VMware vSphere ESXi 6.7
VMware vSphere ESXi 6.5

Cause

The events are generated when the error code returned from IPMI shows that queries have failed as the IPMI node was busy. When the cimsvc service fails to fetch the data, it resets all sensors to an Unknown state.

Resolution

This issue has been resolved in VMware ESXi 6.7, Patch Release ESXi670-202008001

Workaround:
To workaround this issue apply one of the following options.

Option 1:
Disable wbem using the following command:

$ 'esxcli system wbem set -e 0'
 
If wbem is disabled, numeric sensor data will be refreshed via LoadStatusFromIPMI() which does not reset the sensor states to unknown; and will not cause excessive false alarms for numeric sensors. If wbem is disabled, any queries such as getClass, getInstance, enumInstances, etc.; to sfcbd will no longer work. 

VMware vSphere 6.5 can report IPMI data with or without wbem services running. The default is for wbem services off on a new install.

Option 2:
Disable CIMSVC plug-in from hostd. 

Disabling CIMSVC will prevent the plugin from polling IPMI for hardware health information.
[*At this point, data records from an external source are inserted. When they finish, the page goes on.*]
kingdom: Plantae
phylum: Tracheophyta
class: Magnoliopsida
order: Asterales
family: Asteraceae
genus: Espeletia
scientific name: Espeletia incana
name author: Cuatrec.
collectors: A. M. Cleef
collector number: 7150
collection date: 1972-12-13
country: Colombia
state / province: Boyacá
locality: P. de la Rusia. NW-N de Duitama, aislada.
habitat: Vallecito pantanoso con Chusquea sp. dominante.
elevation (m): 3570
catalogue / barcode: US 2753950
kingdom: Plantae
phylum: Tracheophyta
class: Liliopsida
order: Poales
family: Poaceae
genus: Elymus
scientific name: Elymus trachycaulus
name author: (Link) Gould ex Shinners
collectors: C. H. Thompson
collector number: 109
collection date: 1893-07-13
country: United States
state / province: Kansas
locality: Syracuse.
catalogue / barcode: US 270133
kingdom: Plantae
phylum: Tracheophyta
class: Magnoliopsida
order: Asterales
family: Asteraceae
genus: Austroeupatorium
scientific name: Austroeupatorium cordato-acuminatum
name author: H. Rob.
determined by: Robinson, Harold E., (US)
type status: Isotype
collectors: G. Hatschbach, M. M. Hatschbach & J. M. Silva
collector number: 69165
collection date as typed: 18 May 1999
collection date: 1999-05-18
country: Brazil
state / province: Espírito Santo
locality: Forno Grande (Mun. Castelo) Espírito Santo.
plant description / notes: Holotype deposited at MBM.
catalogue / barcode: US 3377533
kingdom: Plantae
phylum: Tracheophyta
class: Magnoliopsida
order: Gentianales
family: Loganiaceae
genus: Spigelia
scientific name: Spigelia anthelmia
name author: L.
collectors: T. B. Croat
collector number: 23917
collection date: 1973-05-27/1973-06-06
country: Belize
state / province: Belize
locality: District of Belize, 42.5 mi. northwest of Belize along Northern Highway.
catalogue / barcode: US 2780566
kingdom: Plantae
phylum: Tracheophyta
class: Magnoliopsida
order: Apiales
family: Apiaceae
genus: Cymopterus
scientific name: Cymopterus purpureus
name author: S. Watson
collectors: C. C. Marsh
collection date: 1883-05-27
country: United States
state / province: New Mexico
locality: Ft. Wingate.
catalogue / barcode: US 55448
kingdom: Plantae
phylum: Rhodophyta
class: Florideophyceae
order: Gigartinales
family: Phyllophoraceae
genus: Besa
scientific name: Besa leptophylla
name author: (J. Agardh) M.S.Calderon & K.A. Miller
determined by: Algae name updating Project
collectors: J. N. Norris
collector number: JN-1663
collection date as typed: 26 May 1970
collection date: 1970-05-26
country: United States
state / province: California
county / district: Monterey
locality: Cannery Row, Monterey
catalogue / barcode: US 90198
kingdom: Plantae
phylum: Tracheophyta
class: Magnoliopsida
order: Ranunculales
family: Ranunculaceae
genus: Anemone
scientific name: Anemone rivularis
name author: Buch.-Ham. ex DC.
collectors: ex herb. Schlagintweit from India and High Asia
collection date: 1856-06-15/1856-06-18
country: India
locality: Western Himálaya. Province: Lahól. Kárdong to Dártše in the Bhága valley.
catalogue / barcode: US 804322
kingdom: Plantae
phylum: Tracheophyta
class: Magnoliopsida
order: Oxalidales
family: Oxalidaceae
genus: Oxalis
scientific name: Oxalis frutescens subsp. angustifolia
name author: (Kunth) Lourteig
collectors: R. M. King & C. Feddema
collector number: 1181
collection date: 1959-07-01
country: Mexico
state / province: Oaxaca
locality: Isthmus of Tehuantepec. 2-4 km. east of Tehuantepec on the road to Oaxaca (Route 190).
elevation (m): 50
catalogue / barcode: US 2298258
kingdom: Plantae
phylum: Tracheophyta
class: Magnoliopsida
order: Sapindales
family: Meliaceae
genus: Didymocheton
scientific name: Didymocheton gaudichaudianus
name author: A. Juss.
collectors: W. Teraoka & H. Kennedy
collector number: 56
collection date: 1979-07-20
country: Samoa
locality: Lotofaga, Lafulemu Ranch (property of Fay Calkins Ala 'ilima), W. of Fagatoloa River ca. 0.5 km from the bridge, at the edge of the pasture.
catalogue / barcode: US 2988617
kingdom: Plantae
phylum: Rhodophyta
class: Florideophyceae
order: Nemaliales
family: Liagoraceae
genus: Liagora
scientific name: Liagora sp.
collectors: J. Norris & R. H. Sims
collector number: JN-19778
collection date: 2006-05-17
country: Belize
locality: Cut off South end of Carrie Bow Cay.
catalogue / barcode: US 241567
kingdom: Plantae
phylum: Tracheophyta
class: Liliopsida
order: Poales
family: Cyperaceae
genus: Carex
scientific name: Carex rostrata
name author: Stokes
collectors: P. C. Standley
Health status data would be not be monitored or reported for any of the sensors. However as Wbem(sfcb) is running queries sucg as getClass, getInstance, enumInstances, etc; will continue to work.

Place the host in maintenance mode before proceeding. 
  • SSH to the ESXi host. 
  • Run the following command to stop the hostd process:
    $ /etc/init.d/hostd stop

  • Take a backup of the /etc/vmware/hostd/config.xml file. 
  • Edit the file and change the following value from true to false. 
<cimsvc>
           <path>libcimsvc.so</path>
           <enabled>true</enabled>
            </cimsvc>
  • Start the hostd process again:
    $ /etc/init.d/hostd start

Additional Information

Impact/Risks:
Turning CIMSVC off will stop the plugin from polling for IPMI data and prevent reporting of hardware health information.